Findings in a survey involving about half of the laser cataract surgeons across the United States rebut the idea that patients are not willing to pay for LRCS. According to the survey, which represented nearly 38,000 procedures, practices found no change in the number of premium IOL implantations performed after adopting the laser. The survey also showed that patients receiving conventional IOLs comprised about half of the LRCS cases.

 

“In other words, use of this technology is not just isolated to patients choosing toric or presbyopic IOLs. Rather, it is attractive to everyone who wants better safety,” Dr. Hovanesian said.

He noted that adoption of the femtosecond laser is also important because it allows for other advantages and new opportunities. For example, the laser-created capsulotomy is stronger and more resistant to radicalizing than a hand-made capsulotomy. In addition, the laser can be used to create a posterior capsulotomy, which makes it valuable in pediatric cataract surgery and with the anticipated introduction of the bag-in-the-lens IOL.

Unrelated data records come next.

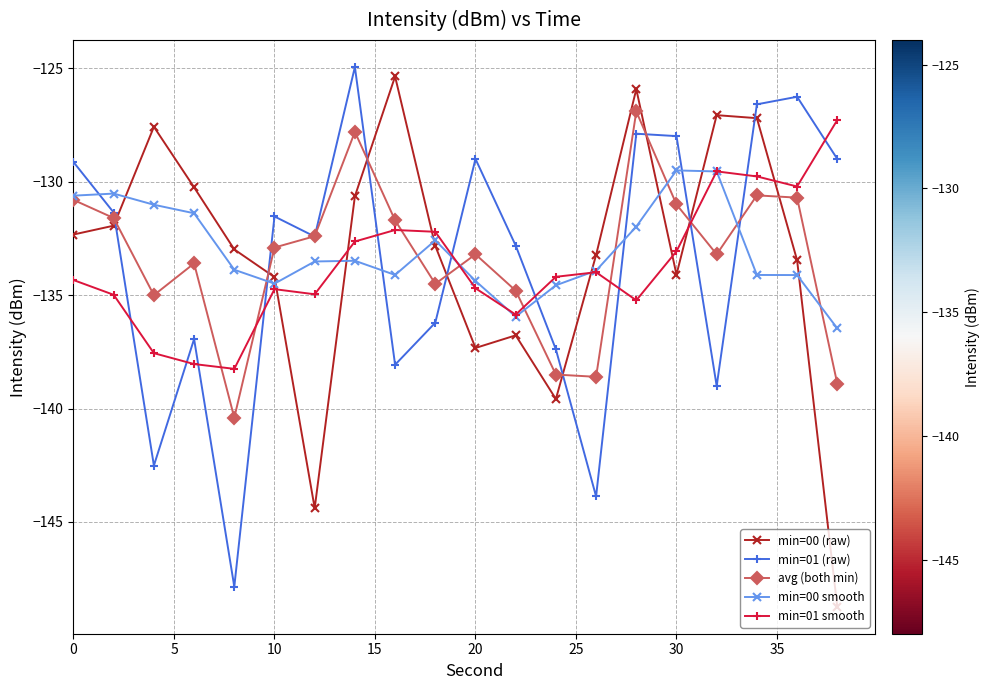

How many distinct data groups are displayed?

5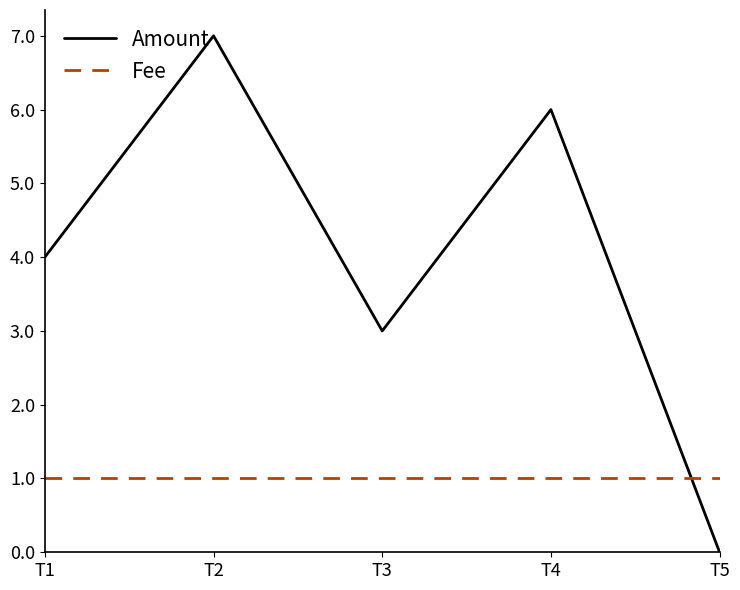

What is the total value across all series at T2?

8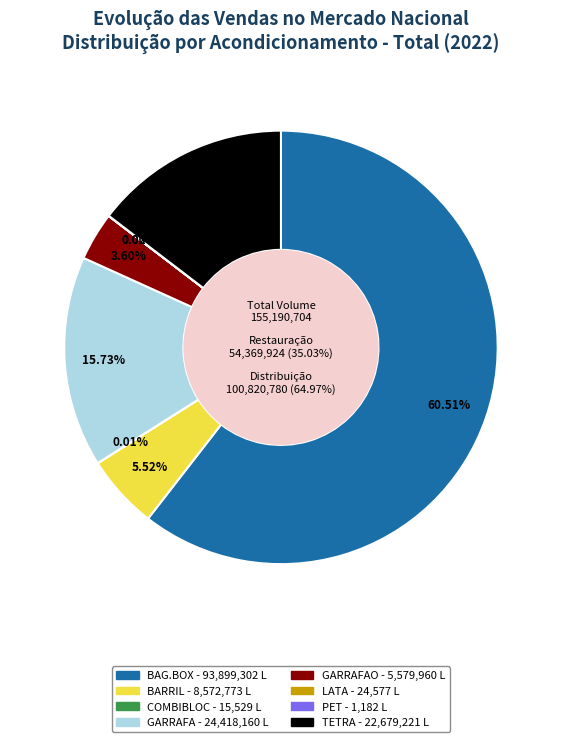

Is it true that GARRAFAO is 12% of the pie?

False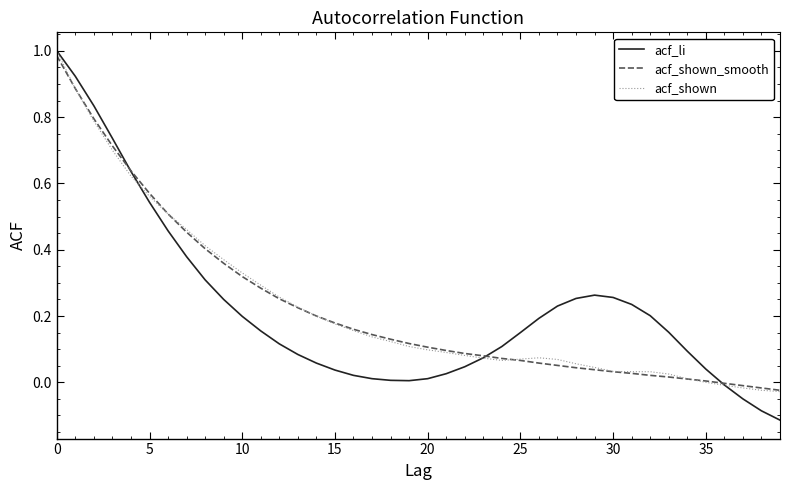

How many distinct data groups are displayed?

3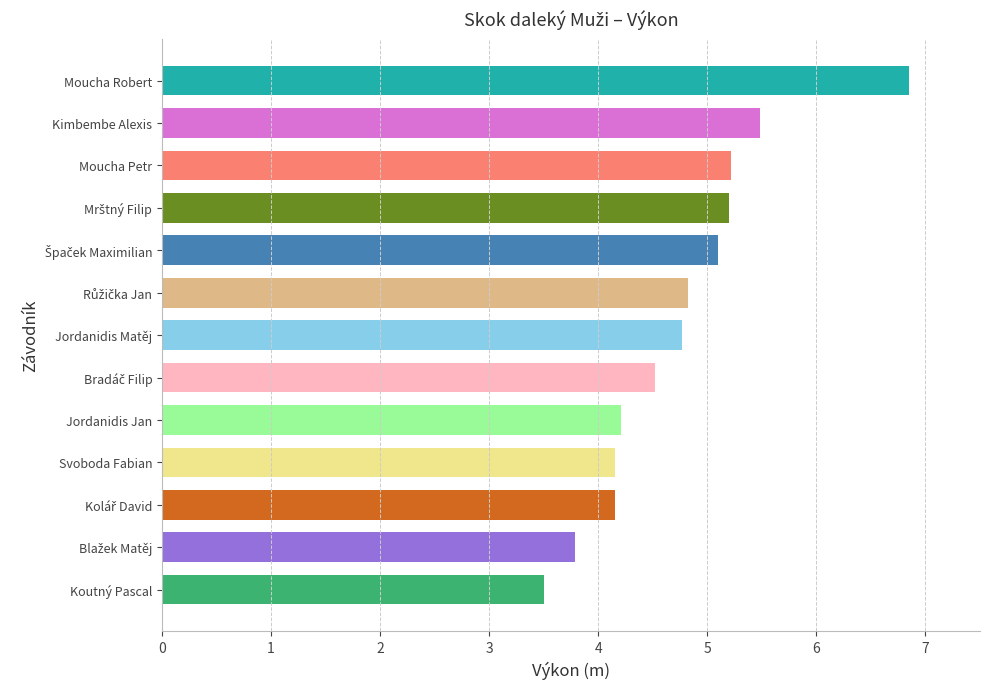

Between Koutný Pascal and Moucha Petr, which is larger?

Moucha Petr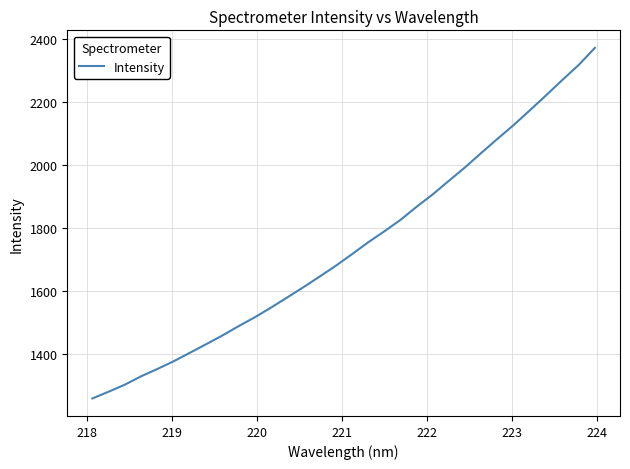

What is the greatest value displayed?

2371.6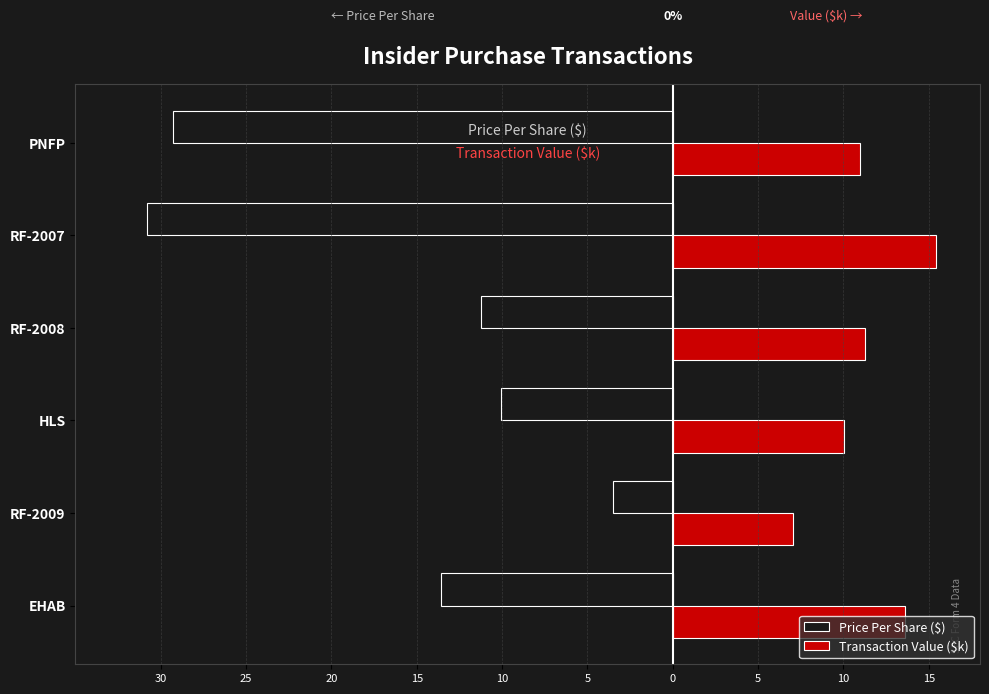

What is the sum of all Price Per Share ($) values?

-98.5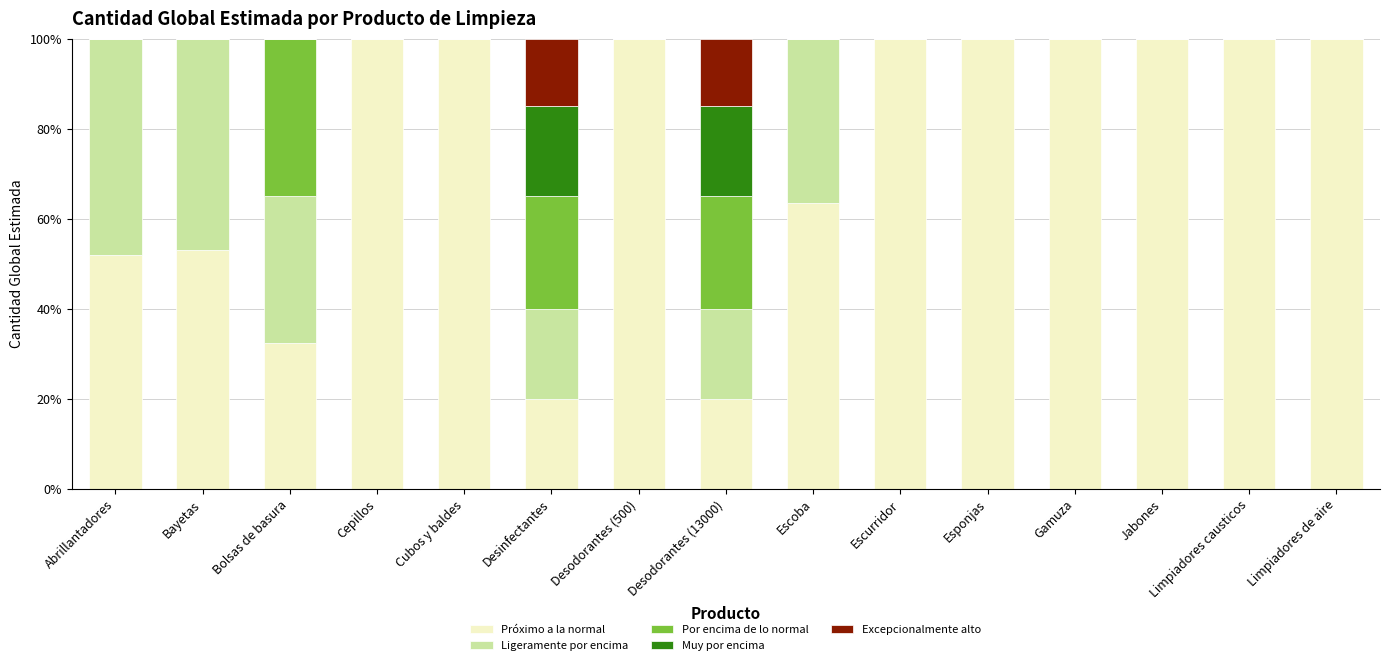

Where is Próximo a la normal nearest to the value 60?

Escoba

Dr. Hovanesian concluded, “Whether you look at cost, technical issues, time, or expense, LRCS has risen to meet the demands and presents a safer and technologically advanced approach.”

 

 

 

Deepinder K. Dhaliwal, MD

E: dhaliwaldk@upmc.edu

Dr. Dhaliwal has no relevant financial interests to disclose.

John Hovanesian, MD

E: jhovanesian@harvardeye.com

Dr. Hovanesian is a consultant to Abbott Medical Optics and Bausch + Lomb. Dr. Dhaliwal and Dr. Hovanesian presented these views in a point-counterpoint discussion during Refractive Surgery Subspecialty Day at the 2013 meeting of the American Academy of Ophthalmology.